Methods: A survey was undertaken of parents of children with established asthma attending an outpatient clinic at a district general hospital in the Northwest of England. Data were collected using a structured asthma specific information needs questionnaire, which employed a Thurstonian paired comparisons approach. This consisted of all possible pairings of nine ‘‘core information needs’’, previously identified in adults with asthma (Caress, et al. Patient Educ Couns 2002;47:319–27), adapted for use with parents of children with asthma.

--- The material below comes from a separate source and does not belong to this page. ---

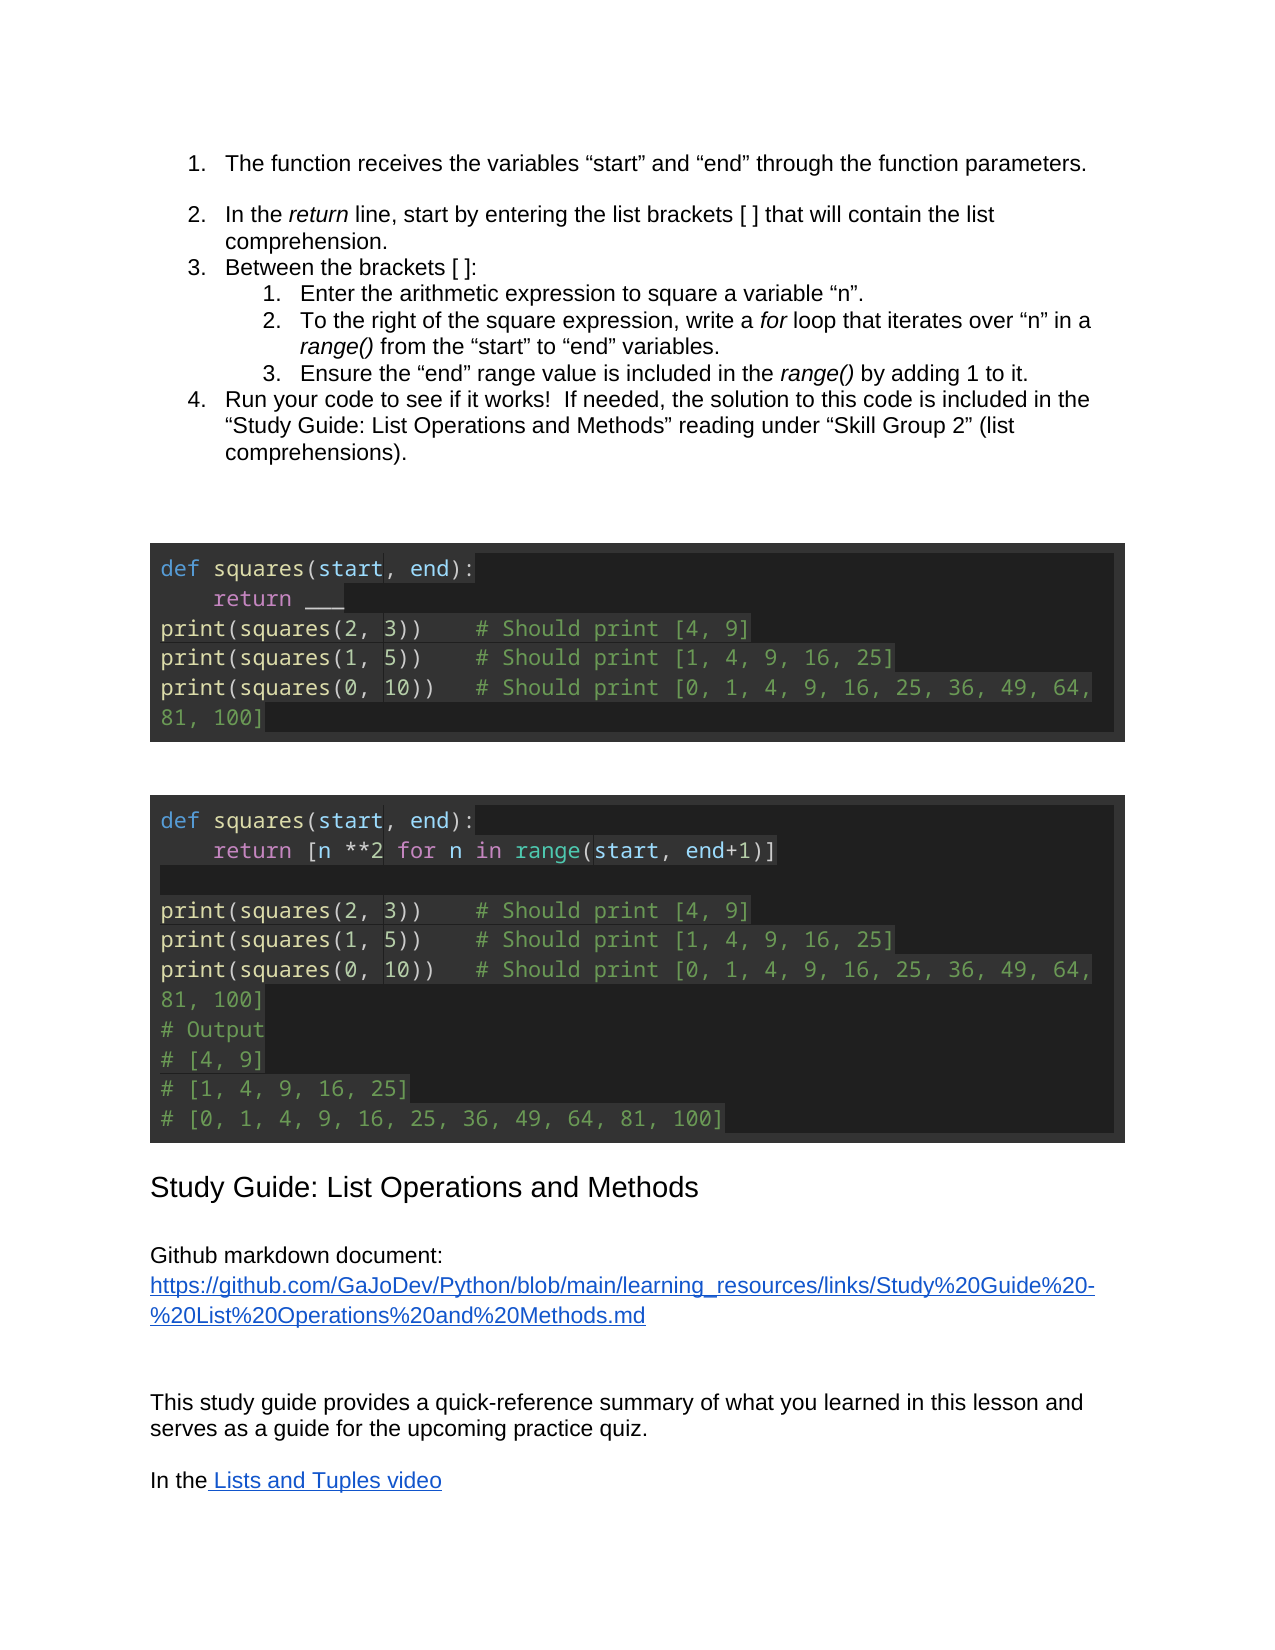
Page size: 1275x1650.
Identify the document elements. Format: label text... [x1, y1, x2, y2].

Results: Parents of 29 children (child’s median age 8.0 years, IQ range 5.1–12.3; median time since asthma diagnosis 3.7 years) completed the survey. Information needs were prioritised as shown in the table (information needs with Thurstone scale values). Six (20%) respondents were satisfied/very satisfied with their level of information about their current top priority area, while six (20%) were dissatisfied/very dissatisfied. The majority of parents (25/29) were unable to identify additional information needs, while three parents highlighted the need for information on action to take when their child was unwell (that is, an asthma action plan). The majority of parents stated that they would most prefer to receive information from their child’s doctor (22/29) and/or asthma nurse (12/29). Main reasons for this choice were ‘‘confidence in their knowledge’’ and ‘‘familiarity with their child’s asthma’’.
Conclusion: Further work is required to better understand why parents value specific items. Some parents identified the need for an asthma action plan. A larger study is now required to validate these findings, in particular to establish whether information about self-management plans needs incorporating into the instrument.